何とも夢物語なのだがこうしたものがいるので仕方がない。
そして、そんな特権階級にいることに耐えられない陽を見て苛立ちを隠せないものがいた。
「あ、あーっ、あーっ。 よし……犯人に次ぐ! 貴様はもう完全に包囲された!! 命惜しくば3秒後に出て来い!! さもなくば強行突破でそちらへ乗り込む! 抵抗する場合はこの僕の光条兵器がうなるぞ!!」
テディ・アルタヴィスタ(てでぃ・あるたう゛ぃすた)、陽のパートナーの彼は、エリートの陽を必死にサポートしていた。
だがイエニチェリにされてからはますます落ち込みの激しい陽に、心配を隠せずにいた。
そのため若干強気で相手を説得する。
しかしあまり効果がないのか、うんともすんとも反応しないようにテディは次なる策を考え始める。
彼の座っていたベンチには手作りの弁当があったことを陽は知らない。
テディはただ、陽と二人で食事をしたいと考えていた。
彼は弱気なパートナーを元気づけるために奮起するのであった。
薔薇の学舎はエリートを集めた男子校だ。
集まる生徒も名だたる家柄出身のもので、百合園女学院の対となる場所である。
「はいはい〜、A・B、日替わり定食の食券あるで〜! 並ばなくて済みまっせ〜!!」
「どうですかそこの腹ペコなお兄さん。 今ならA定食ならすぐに買えますよ」
薔薇の学舎の食堂前、二人の男子生徒が生徒を集めて食券を売りさばいていた。
大久保 泰輔(おおくぼ・たいすけ)とフランツ・シューベルト(ふらんつ・しゅーべると)はドンドン食券を売っている。
名家出身の人間が多いためか、食券買って並んで待つということができないものが大勢いることを泰輔が目を付けて、行動を起こしたのだ。
泰輔は食券の回数券を何食分か日を置いて購入して、今日という日を待っていたのである。
フランツはこんなことをして何の意味があるのかと訪ねたが、商売とはこういうものだの1点張りのためもう尋ねない事にしたのだ。
しかし彼らのこの行為が学校側からの正式な許可の下で行われていることなど、当然なく……
「こらぁ貴様ら!! 一体誰の許可もらってこんなバカなことしている!?」
「おや、先生。 どうです、今なら安くしておきまっせ!」
「そうか、なら……。 って違う!! 俺が言いたいのは、こんなことして許されると思っているのか!?」
「せやけど先生、皆喜んで購入していくで? ほらほら、皆もう待ちきれんさかい、早くてなおかつ安いもんには目ぇがないんや」
「お待たせしました、はい日替わりランチですね」
「安いからとかそういう問題では……。 って貴様は気にせずに売っていくな!!」
訪れた男の先生が生徒の列を割って、二人の前に立ちはだかる。
しかし泰輔もフランツも売る行為を止めようとはせず、お構いなしにどんどん食券と交換に現金へと変換させていた。

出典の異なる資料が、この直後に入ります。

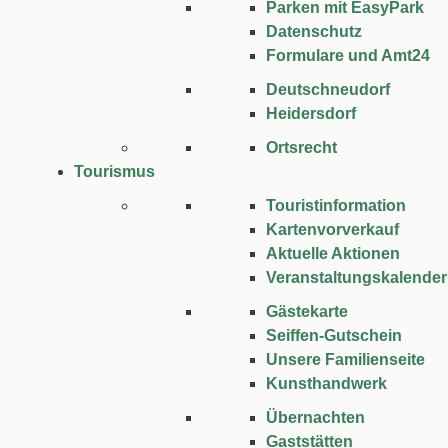
Parken mit EasyPark
Datenschutz
Formulare und Amt24
Deutschneudorf
Heidersdorf
Ortsrecht
Tourismus
Touristinformation
Kartenvorverkauf
Aktuelle Aktionen
Veranstaltungskalender
Gästekarte
Seiffen-Gutschein
Unsere Familienseite
Kunsthandwerk
Übernachten
Gaststätten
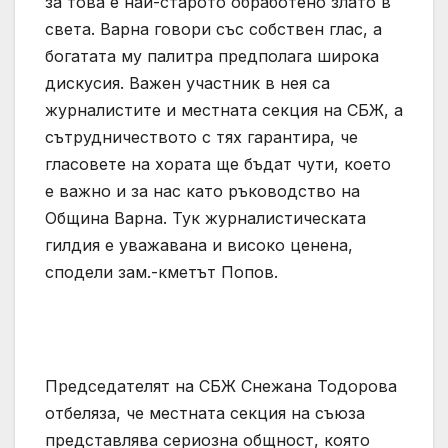
за това е най-старото обработено злато в
света. Варна говори със собствен глас, а
богатата му палитра предполага широка
дискусия. Важен участник в нея са
журналистите и местната секция на СБЖ, а
сътрудничеството с тях гарантира, че
гласовете на хората ще бъдат чути, което
е важно и за нас като ръководство на
Община Варна. Тук журналистическата
гилдия е уважавана и високо ценена,
сподели зам.-кметът Попов.
Председателят на СБЖ Снежана Тодорова
отбеляза, че местната секция на съюза
представлява сериозна общност, която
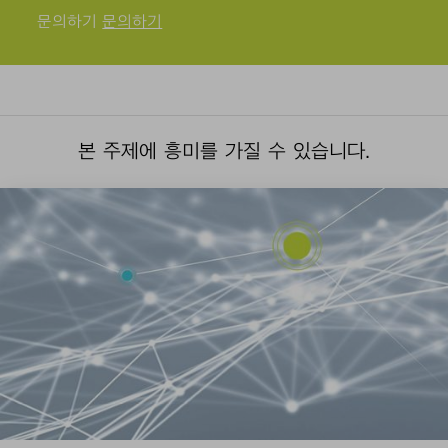
문의하기
문의하기
본 주제에 흥미를 가질 수 있습니다.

止めようとするが、続々と来る生徒の波の力にたった一人敵うわけもなく、圧倒的な力に先生は飲み込まれていく。
やがて今日の分の食券が全て売れて、人混みがいなくなると泰輔たちは売り上げを持って一目散にその場から去る。
当然逃がす事はせず、先生は猛走の追跡を開始した。
どうやら足には自慢の先生だったらしく、二人は呆気なく捕まり生徒指導室に連行、そのままたっぷりとお灸を据えられるのだった。
しかしこの時没収された売り上げは全てフェイクで、ちゃっかりと利益を上げることに成功している泰輔であった。